■ PROMPT
The required result is each line of the entries below containing the string "Example".

■ DATA SUPPLIED
▶

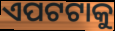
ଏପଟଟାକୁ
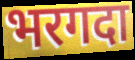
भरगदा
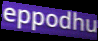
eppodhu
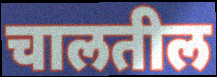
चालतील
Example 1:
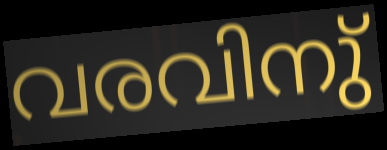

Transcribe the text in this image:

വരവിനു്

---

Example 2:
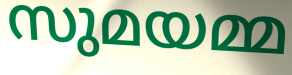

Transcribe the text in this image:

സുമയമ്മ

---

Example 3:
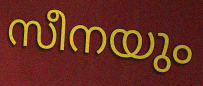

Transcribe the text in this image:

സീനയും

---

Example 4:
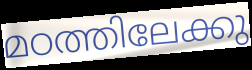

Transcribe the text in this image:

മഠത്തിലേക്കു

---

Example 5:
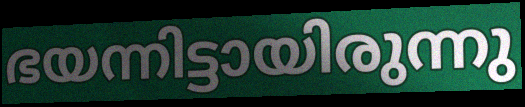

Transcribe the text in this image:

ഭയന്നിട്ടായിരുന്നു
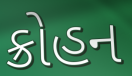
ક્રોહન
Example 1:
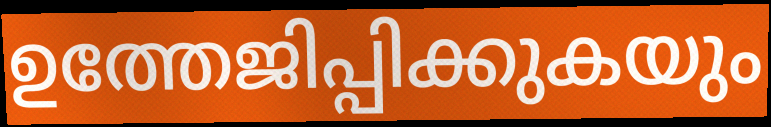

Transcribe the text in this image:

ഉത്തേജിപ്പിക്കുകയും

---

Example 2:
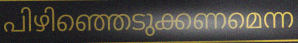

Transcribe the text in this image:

◀

■ SOLVED EXERCISE
Example 1:
Example 2:
Example 3:
Example 4:
Example 5:
Example 1:
Example 2:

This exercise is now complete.